§ **Information supplied**:
'''

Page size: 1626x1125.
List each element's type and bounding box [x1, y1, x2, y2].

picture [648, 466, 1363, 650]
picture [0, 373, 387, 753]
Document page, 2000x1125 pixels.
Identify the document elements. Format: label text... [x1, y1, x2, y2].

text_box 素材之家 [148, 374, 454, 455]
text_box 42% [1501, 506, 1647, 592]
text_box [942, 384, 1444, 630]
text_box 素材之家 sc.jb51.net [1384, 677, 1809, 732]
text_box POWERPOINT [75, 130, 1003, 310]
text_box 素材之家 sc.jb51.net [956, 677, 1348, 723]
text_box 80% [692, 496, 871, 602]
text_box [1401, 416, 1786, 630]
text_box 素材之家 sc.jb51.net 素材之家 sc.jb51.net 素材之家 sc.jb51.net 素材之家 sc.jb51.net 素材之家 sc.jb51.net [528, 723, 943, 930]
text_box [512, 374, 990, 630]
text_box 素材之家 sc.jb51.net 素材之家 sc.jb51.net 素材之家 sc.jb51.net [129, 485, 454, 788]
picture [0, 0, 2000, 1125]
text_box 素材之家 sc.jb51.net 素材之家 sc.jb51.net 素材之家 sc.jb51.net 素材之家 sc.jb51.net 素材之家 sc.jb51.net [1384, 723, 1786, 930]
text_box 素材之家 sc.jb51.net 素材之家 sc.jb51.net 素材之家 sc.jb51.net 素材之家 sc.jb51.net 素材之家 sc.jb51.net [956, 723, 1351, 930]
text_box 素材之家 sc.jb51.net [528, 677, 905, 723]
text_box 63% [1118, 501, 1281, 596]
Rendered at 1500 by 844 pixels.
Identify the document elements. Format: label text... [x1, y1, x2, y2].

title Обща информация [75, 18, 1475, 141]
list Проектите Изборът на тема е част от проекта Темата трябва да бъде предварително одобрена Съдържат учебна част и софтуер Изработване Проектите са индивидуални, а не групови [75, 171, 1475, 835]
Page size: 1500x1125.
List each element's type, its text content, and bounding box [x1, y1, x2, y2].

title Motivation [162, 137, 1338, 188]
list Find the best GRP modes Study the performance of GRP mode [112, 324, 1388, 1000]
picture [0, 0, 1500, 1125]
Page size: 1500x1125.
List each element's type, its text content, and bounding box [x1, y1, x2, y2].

'''

§ **Exercise instructions**:
Each line shown above must be repeated exactly.

§ **Solution to this exercise**:
Page size: 1626x1125.
List each element's type and bounding box [x1, y1, x2, y2].

picture [648, 466, 1363, 650]
picture [0, 373, 387, 753]
Document page, 2000x1125 pixels.
Identify the document elements. Format: label text... [x1, y1, x2, y2].

text_box 素材之家 [148, 374, 454, 455]
text_box 42% [1501, 506, 1647, 592]
text_box [942, 384, 1444, 630]
text_box 素材之家 sc.jb51.net [1384, 677, 1809, 732]
text_box POWERPOINT [75, 130, 1003, 310]
text_box 素材之家 sc.jb51.net [956, 677, 1348, 723]
text_box 80% [692, 496, 871, 602]
text_box [1401, 416, 1786, 630]
text_box 素材之家 sc.jb51.net 素材之家 sc.jb51.net 素材之家 sc.jb51.net 素材之家 sc.jb51.net 素材之家 sc.jb51.net [528, 723, 943, 930]
text_box [512, 374, 990, 630]
text_box 素材之家 sc.jb51.net 素材之家 sc.jb51.net 素材之家 sc.jb51.net [129, 485, 454, 788]
picture [0, 0, 2000, 1125]
text_box 素材之家 sc.jb51.net 素材之家 sc.jb51.net 素材之家 sc.jb51.net 素材之家 sc.jb51.net 素材之家 sc.jb51.net [1384, 723, 1786, 930]
text_box 素材之家 sc.jb51.net 素材之家 sc.jb51.net 素材之家 sc.jb51.net 素材之家 sc.jb51.net 素材之家 sc.jb51.net [956, 723, 1351, 930]
text_box 素材之家 sc.jb51.net [528, 677, 905, 723]
text_box 63% [1118, 501, 1281, 596]
Rendered at 1500 by 844 pixels.
Identify the document elements. Format: label text... [x1, y1, x2, y2].

title Обща информация [75, 18, 1475, 141]
list Проектите Изборът на тема е част от проекта Темата трябва да бъде предварително одобрена Съдържат учебна част и софтуер Изработване Проектите са индивидуални, а не групови [75, 171, 1475, 835]
Page size: 1500x1125.
List each element's type, its text content, and bounding box [x1, y1, x2, y2].

title Motivation [162, 137, 1338, 188]
list Find the best GRP modes Study the performance of GRP mode [112, 324, 1388, 1000]
picture [0, 0, 1500, 1125]
Page size: 1500x1125.
List each element's type, its text content, and bounding box [x1, y1, x2, y2].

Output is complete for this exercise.